* Prompt *
Print, exactly as given, each line of the data from the line containing "fx_px: 5402" up to and including its last line.

Collected data:
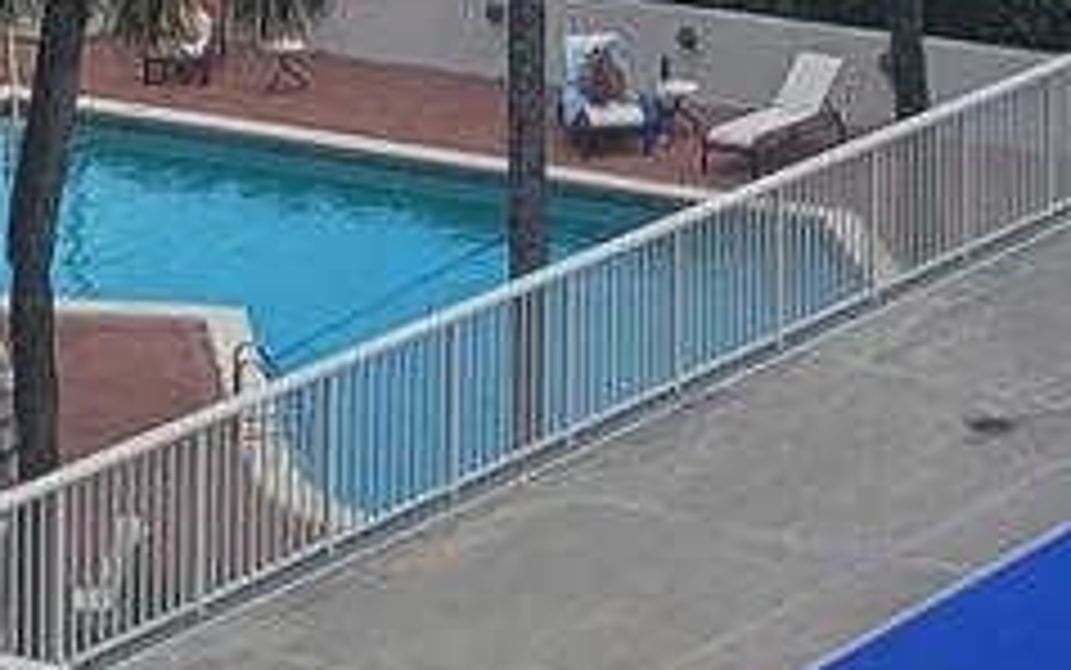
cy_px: -1385
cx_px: 1107
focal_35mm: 185
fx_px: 5402
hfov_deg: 11.2
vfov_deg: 6.5
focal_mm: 5.4
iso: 40
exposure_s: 1/2767
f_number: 1.8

* Solved exercise *
fx_px: 5402
hfov_deg: 11.2
vfov_deg: 6.5
focal_mm: 5.4
iso: 40
exposure_s: 1/2767
f_number: 1.8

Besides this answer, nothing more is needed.